Freshen up mulch beds by lightly raking or scratching up the mulch and spread out evenly around your plants. Where necessary, add additional mulch to help preserve soil moisture and reduce weed growth.
Prune back all ornamental and native grasses. Cut last year’s foliage down to several inches without cutting deep into the crowns. Cool season grasses will begin growing now in warmer, sunnier areas in the yard. The Warm season grasses also need to have last year’s foliage removed too, but they will not start to grow until the soil temperatures have warmed up considerably – sometimes not until early June in some areas. To view how-to video on trimming ornamental grasses click here.
We get many calls each spring that go something like this: “My roses are all dead!” Most all roses will die back to the mulch line in many cases. Rose canes that are exposed to winter will die back, but remember that our own root roses will re-grow from the base. Prune back roses that will bloom on new wood down to 6” or so, and pull back the mulch away from the plants if you had prepared them properly last fall.
Prune back Clematis vines down to about 12-18” now before they start to grow.

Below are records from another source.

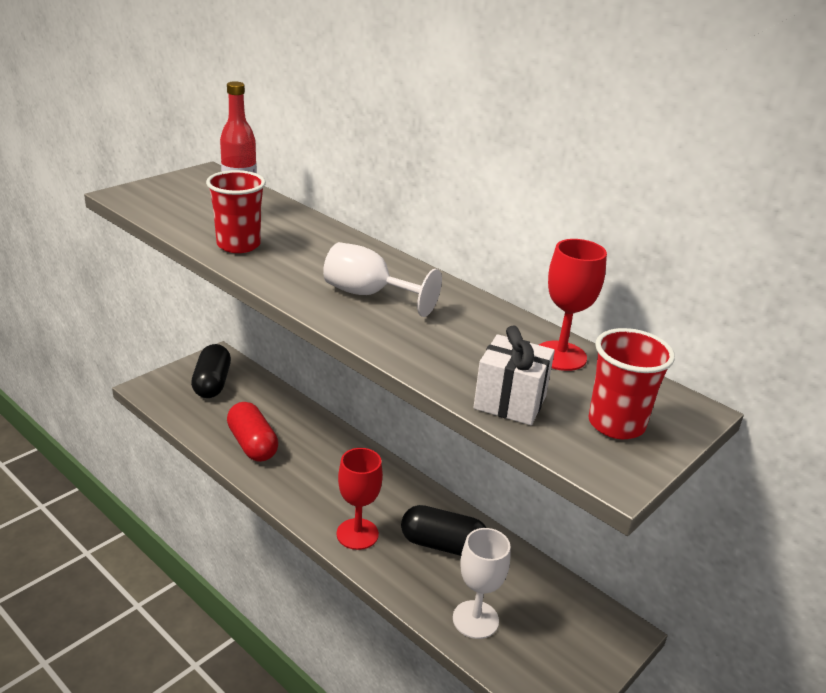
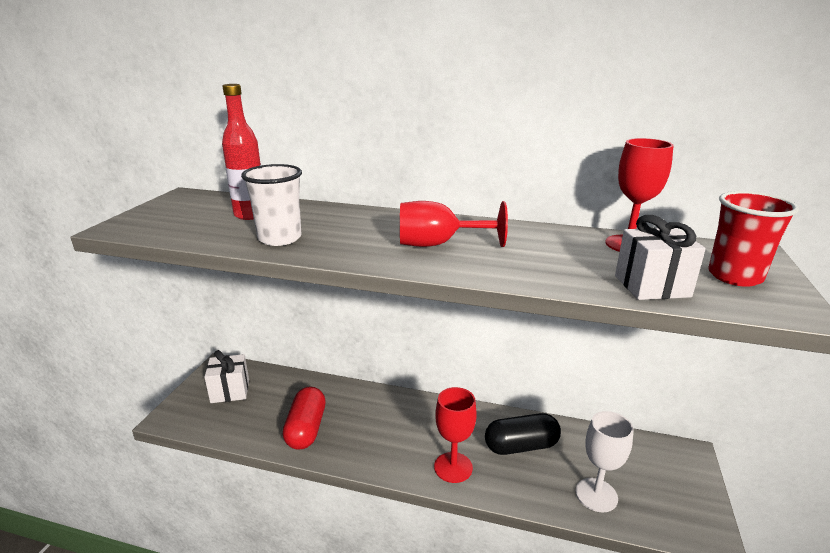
camera: 25 degrees left, 5 degrees down
black capsule [191,344,231,398] -> white gift [204,350,249,403]
red cup [206,170,266,253] -> white cup [241,164,302,246]
red capsule [227,402,279,462] -> red capsule turned 60 degrees clockwise [283,386,326,450]
white goblet [323,242,442,317] -> red goblet [400,201,508,247]

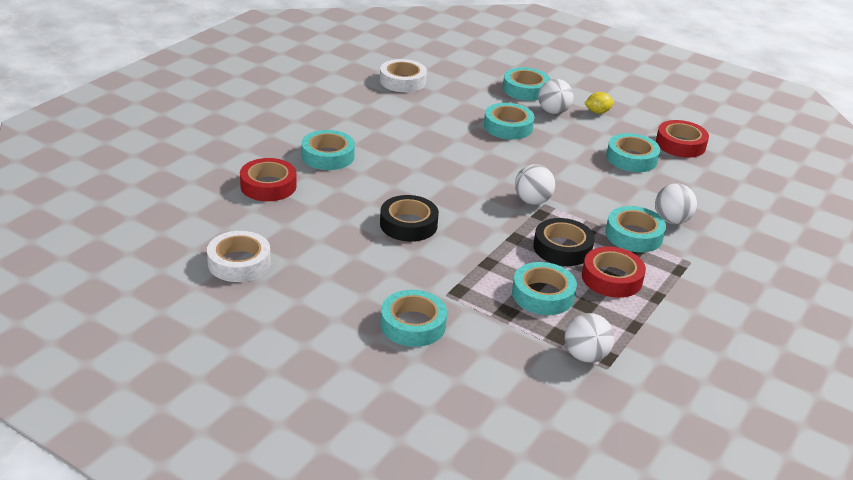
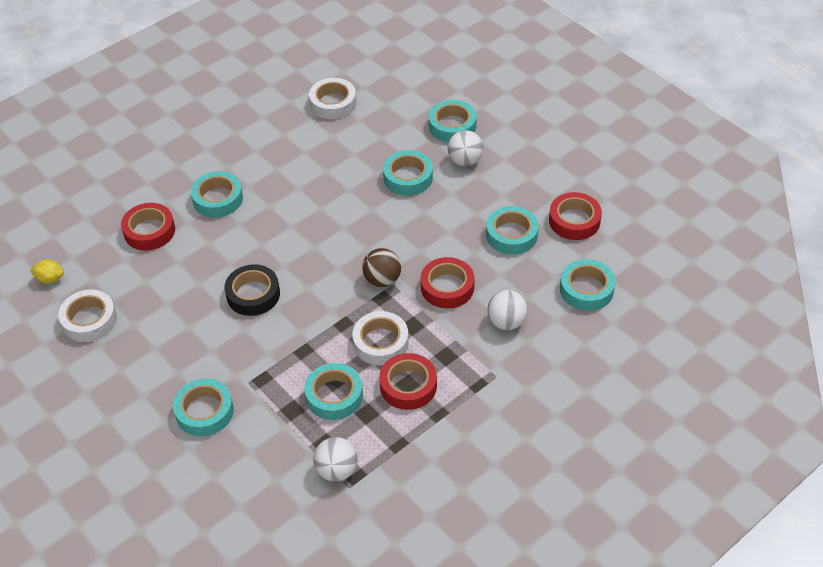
camera: 20 degrees right, 15 degrees up
white ball [515,164,555,205] -> brown ball [362,248,401,287]
black tape [533,218,595,266] -> white tape [352,311,409,365]
yellow lemon [584,92,614,114] -> yellow lemon moved to [30,260,64,284]
turquoise tape [606,206,666,253] -> turquoise tape moved to [560,259,615,311]
none -> red tape [421,257,475,308]

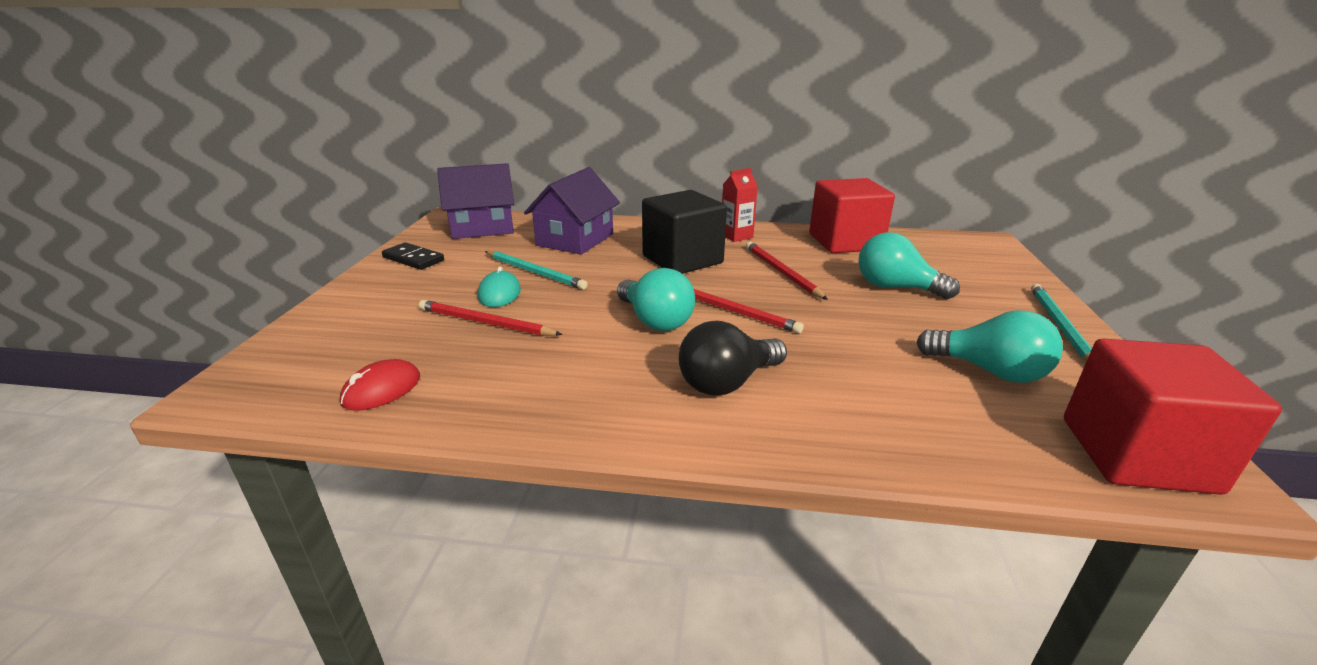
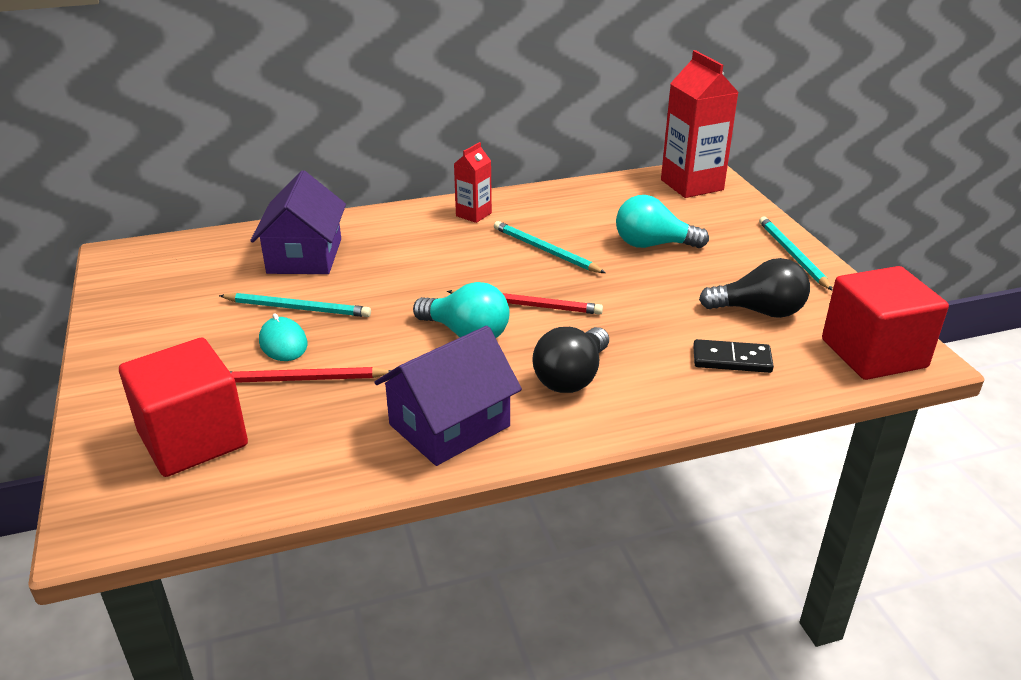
camera: 25 degrees left, 5 degrees up
red mouse [340,359,420,411] -> none
black domino [382,242,444,270] -> black domino moved to [693,339,774,373]
purple house [437,163,514,239] -> purple house moved to [375,326,522,466]
black cube [642,190,727,274] -> none
red pencil [746,242,828,300] -> turquoise pencil [494,221,606,273]
red cube [809,178,895,253] -> red cube moved to [119,338,248,477]
turquoise light bulb [916,310,1063,383] -> black light bulb [699,258,810,318]
none -> red carton [661,50,739,198]

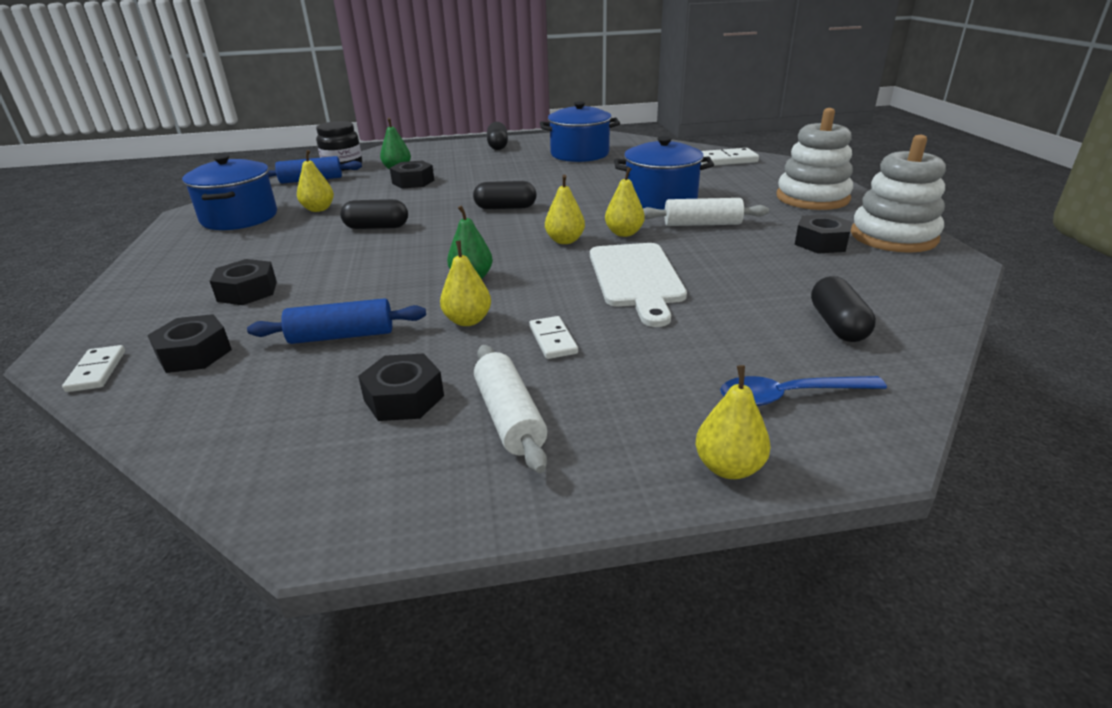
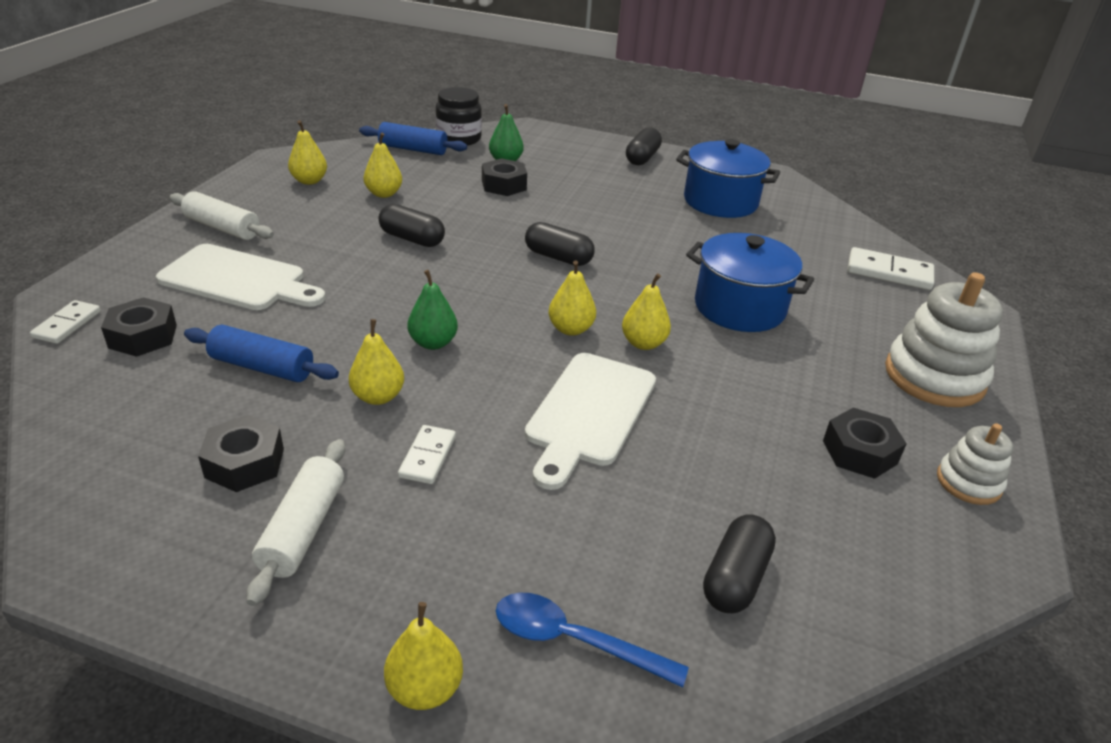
camera: 25 degrees right, 5 degrees up
blue pot [182,155,277,230] -> yellow pear [288,120,327,185]
black nut [210,259,277,305] -> white cutting board [156,244,325,310]
white rolling pin [643,198,769,226] -> white rolling pin moved to [169,191,274,240]
white stacking toy [851,135,946,253] -> white stacking toy [937,423,1013,505], size x0.55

Finish up renewal pruning on any older Aronia, Dogwoods, Honeysuckles, Privets, or Viburnums (removing the thickest and oldest stems down to the ground and allow the nice young stems to remain).
Prune repeat blooming Spiraea varieties back to a nice tight mound of stems as they respond with much vigor and violent amounts of bloom.
Prune Hydrangea Annabelle, Samantha, and arborescens types down to just a few inches and then don’t touch with the shears for the rest of the year. Prune back All Summer Beauty, Endless Summer and all other Hydrangea macrophylla types just enough to remove the dead portions of the stems, but allowing the green parts to remain and then don’t touch after that. Prune back all woody Hydrangea paniculata types (Bobo, Limelight, Little Lime, Mega Pearl, PeeGee, Phantom, Pink Diamond, Pinky Winky, Quickfire, Silver Dollar, Tardiva, Unique and Vanilla Strawberry). All of these woodier types can be pruned back by about one third of the tops. Once they start to leaf out do not touch them anymore. Woody tree form Hydrangeas should be pruned uniformly, thinned if necessary, and remove about one third of the head.
Oak trees should no longer be pruned anymore this year until they go dormant again.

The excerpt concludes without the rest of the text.